Hi. It would help greatly if you wore covered in shoes and put in insoles designed to give the problem area a lift. These can be obtained from places such as Boots and are not too expensive They help keep the body in alignment and take the strain away. Also, give your feet gentle rotational exercise to bring circulation to life. Hope this helps.

colorpurple 4 years ago

Hello Madeleiner,
I think you have already been offered some really useful adivce, especially the last comments. However, it is very difficult to assess the problem without a physical examination. I feel many GP's do not have the necessary sports science knowledge to understand how activity can impact on the body, therefore you need a specialist to offer you further guidance and you should ask your GP to signpost you appropriately. You do not state whether or not during your dancing career you have danced on blocks, if so what type of protection you have used. For example the new Hi density cushioned overlay or old fashioned animal wool and surgical spirit. It is difficult to assess what shape your arches were in prior to dancing. Other factors such as congenital conditions or genetics may play their part in this. It would be advisable for you to look at the shoes you wear each day. Do they offer support and are they a sutiable shape for your feet? Wearing appropriate footwear dependant on your activity is essential. Many Universities, which have a podiatry department will have students who would love you as a patient. You could access a bio-mechanical assessment and gait analysis, which would help to diagnose what the issue is and how best to treat it. In the meantime try some reflexology with a good therapist and try some exercises to see if working your pressure points helps. Good luck with eveything.
Elizabeth Farrow BSc
http://www.colorpurpletherapies.com

Sources: Elizabeth Farrow BSc.

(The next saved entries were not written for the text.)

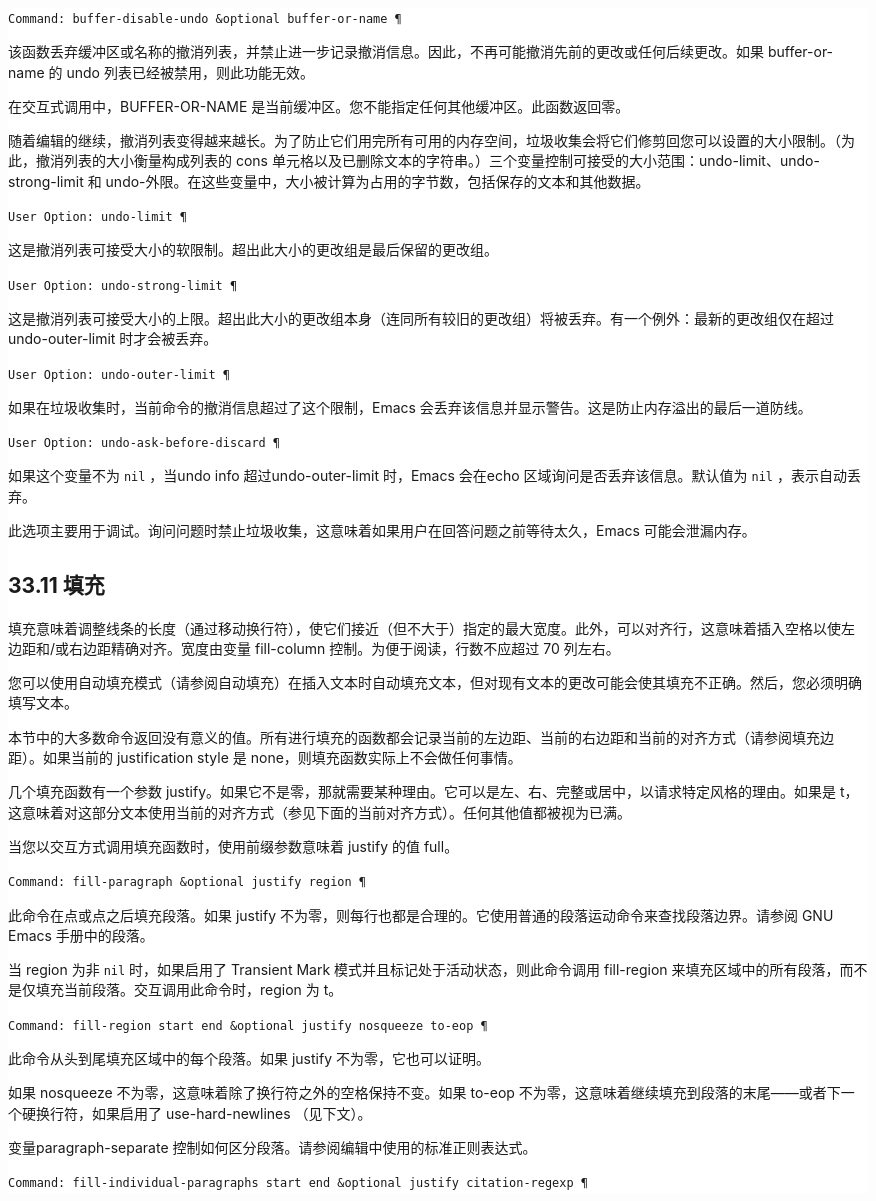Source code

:     Command: buffer-disable-undo &optional buffer-or-name ¶

该函数丢弃缓冲区或名称的撤消列表，并禁止进一步记录撤消信息。因此，不再可能撤消先前的更改或任何后续更改。如果 buffer-or-name 的 undo 列表已经被禁用，则此功能无效。

在交互式调用中，BUFFER-OR-NAME 是当前缓冲区。您不能指定任何其他缓冲区。此函数返回零。

随着编辑的继续，撤消列表变得越来越长。为了防止它们用完所有可用的内存空间，垃圾收集会将它们修剪回您可以设置的大小限制。（为此，撤消列表的大小衡量构成列表的 cons 单元格以及已删除文本的字符串。）三个变量控制可接受的大小范围：undo-limit、undo-strong-limit 和 undo-外限。在这些变量中，大小被计算为占用的字节数，包括保存的文本和其他数据。

    User Option: undo-limit ¶

这是撤消列表可接受大小的软限制。超出此大小的更改组是最后保留的更改组。

    User Option: undo-strong-limit ¶

这是撤消列表可接受大小的上限。超出此大小的更改组本身（连同所有较旧的更改组）将被丢弃。有一个例外：最新的更改组仅在超过 undo-outer-limit 时才会被丢弃。

    User Option: undo-outer-limit ¶

如果在垃圾收集时，当前命令的撤消信息超过了这个限制，Emacs 会丢弃该信息并显示警告。这是防止内存溢出的最后一道防线。

    User Option: undo-ask-before-discard ¶

如果这个变量不为 `nil` ，当undo info 超过undo-outer-limit 时，Emacs 会在echo 区域询问是否丢弃该信息。默认值为  `nil` ，表示自动丢弃。

此选项主要用于调试。询问问题时禁止垃圾收集，这意味着如果用户在回答问题之前等待太久，Emacs 可能会泄漏内存。


<a id="org71ac4f4"></a>

## 33.11 填充

填充意味着调整线条的长度（通过移动换行符），使它们接近（但不大于）指定的最大宽度。此外，可以对齐行，这意味着插入空格以使左边距和/或右边距精确对齐。宽度由变量 fill-column 控制。为便于阅读，行数不应超过 70 列左右。

您可以使用自动填充模式（请参阅自动填充）在插入文本时自动填充文本，但对现有文本的更改可能会使其填充不正确。然后，您必须明确填写文本。

本节中的大多数命令返回没有意义的值。所有进行填充的函数都会记录当前的左边距、当前的右边距和当前的对齐方式（请参阅填充边距）。如果当前的 justification style 是 none，则填充函数实际上不会做任何事情。

几个填充函数有一个参数 justify。如果它不是零，那就需要某种理由。它可以是左、右、完整或居中，以请求特定风格的理由。如果是 t，这意味着对这部分文本使用当前的对齐方式（参见下面的当前对齐方式）。任何其他值都被视为已满。

当您以交互方式调用填充函数时，使用前缀参数意味着 justify 的值 full。

    Command: fill-paragraph &optional justify region ¶

此命令在点或点之后填充段落。如果 justify 不为零，则每行也都是合理的。它使用普通的段落运动命令来查找段落边界。请参阅 GNU Emacs 手册中的段落。

当 region 为非  `nil`  时，如果启用了 Transient Mark 模式并且标记处于活动状态，则此命令调用 fill-region 来填充区域中的所有段落，而不是仅填充当前段落。交互调用此命令时，region 为 t。

    Command: fill-region start end &optional justify nosqueeze to-eop ¶

此命令从头到尾填充区域中的每个段落。如果 justify 不为零，它也可以证明。

如果 nosqueeze 不为零，这意味着除了换行符之外的空格保持不变。如果 to-eop 不为零，这意味着继续填充到段落的末尾——或者下一个硬换行符，如果启用了 use-hard-newlines （见下文）。

变量paragraph-separate 控制如何区分段落。请参阅编辑中使用的标准正则表达式。

    Command: fill-individual-paragraphs start end &optional justify citation-regexp ¶

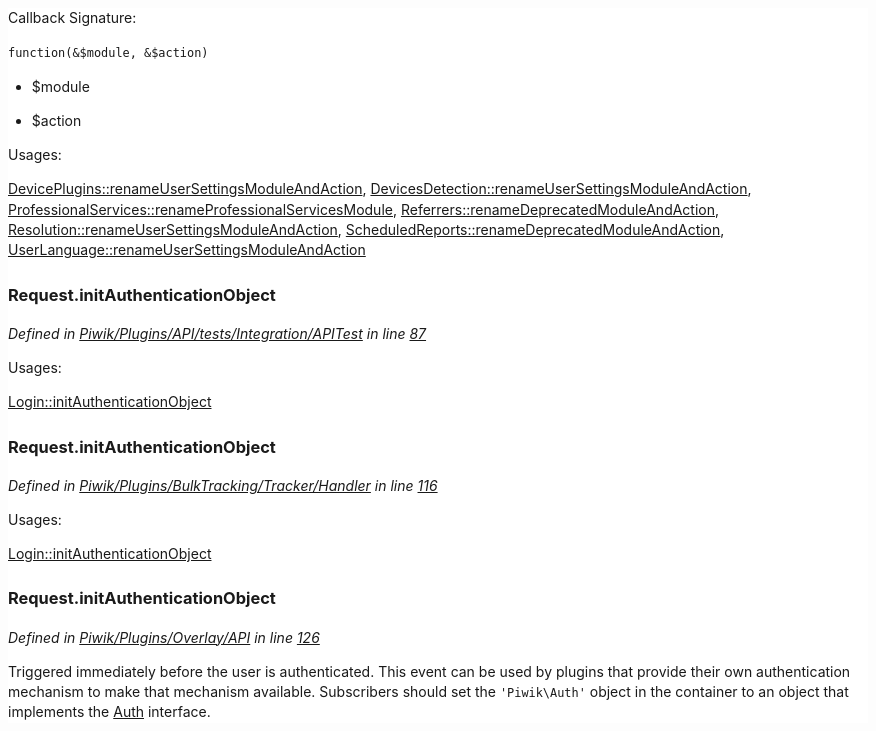 Callback Signature:
<pre><code>function(&amp;$module, &amp;$action)</code></pre>

- $module

- $action

Usages:

[DevicePlugins::renameUserSettingsModuleAndAction](https://github.com/piwik/piwik/blob/2.x-dev/plugins/DevicePlugins/DevicePlugins.php#L49), [DevicesDetection::renameUserSettingsModuleAndAction](https://github.com/piwik/piwik/blob/2.x-dev/plugins/DevicesDetection/DevicesDetection.php#L52), [ProfessionalServices::renameProfessionalServicesModule](https://github.com/piwik/piwik/blob/2.x-dev/plugins/ProfessionalServices/ProfessionalServices.php#L34), [Referrers::renameDeprecatedModuleAndAction](https://github.com/piwik/piwik/blob/2.x-dev/plugins/Referrers/Referrers.php#L47), [Resolution::renameUserSettingsModuleAndAction](https://github.com/piwik/piwik/blob/2.x-dev/plugins/Resolution/Resolution.php#L37), [ScheduledReports::renameDeprecatedModuleAndAction](https://github.com/piwik/piwik/blob/2.x-dev/plugins/ScheduledReports/ScheduledReports.php#L103), [UserLanguage::renameUserSettingsModuleAndAction](https://github.com/piwik/piwik/blob/2.x-dev/plugins/UserLanguage/UserLanguage.php#L49)


### Request.initAuthenticationObject

*Defined in [Piwik/Plugins/API/tests/Integration/APITest](https://github.com/piwik/piwik/blob/2.x-dev/plugins/API/tests/Integration/APITest.php) in line [87](https://github.com/piwik/piwik/blob/2.x-dev/plugins/API/tests/Integration/APITest.php#L87)*



Usages:

[Login::initAuthenticationObject](https://github.com/piwik/piwik/blob/2.x-dev/plugins/Login/Login.php#L89)


### Request.initAuthenticationObject

*Defined in [Piwik/Plugins/BulkTracking/Tracker/Handler](https://github.com/piwik/piwik/blob/2.x-dev/plugins/BulkTracking/Tracker/Handler.php) in line [116](https://github.com/piwik/piwik/blob/2.x-dev/plugins/BulkTracking/Tracker/Handler.php#L116)*



Usages:

[Login::initAuthenticationObject](https://github.com/piwik/piwik/blob/2.x-dev/plugins/Login/Login.php#L89)


### Request.initAuthenticationObject

*Defined in [Piwik/Plugins/Overlay/API](https://github.com/piwik/piwik/blob/2.x-dev/plugins/Overlay/API.php) in line [126](https://github.com/piwik/piwik/blob/2.x-dev/plugins/Overlay/API.php#L126)*

Triggered immediately before the user is authenticated. This event can be used by plugins that provide their own authentication mechanism
to make that mechanism available. Subscribers should set the `'Piwik\Auth'` object in
the container to an object that implements the [Auth](/api-reference/Piwik/Auth) interface.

Complementary medical Practitioner

Emeka 4 years ago

Eat more fruit and veg, if you don't normally have your five a day then start now if this is not the case and then double your intake

ezrida 4 years ago

I have plantar fasciitis for a few months now. It is a nagging heel pain but if you do the right things you can manage it and get rid of it in the end. I say that you should first of all get a professional diagnosis and then move on.
If you want to know more about this disorder you can visit this good website: http://www.plantar-fasciitis-elrofeet.com

TracyCocks 4 years ago

It sounds like you are suffering from plantar fasciitis. Physiotherapy can help with this.

PersonalHealth 4 years ago

Are you still dancing? Have you had any foot injuries or the symptoms before? Flats may not be providing you with enough support. Change foot wear as appropitae if symptoms continue seek advice from Podiatrist or Physio .

harbirsingh 3 years ago

Please see the link to NHS guidelines and video.

Sources: http://www.nhs.uk/conditions/heel-pain/Pages/Introduction.aspx

reSource-therapy 4 years ago

I'd want to start with soaking your feet in warm water with sea salt dissolved in it. Then I'd massage gently, feeling for knots and releasing them. The very best thing you could do is walk barefoot a lot, especially in sand. It will help rebuild the muscles.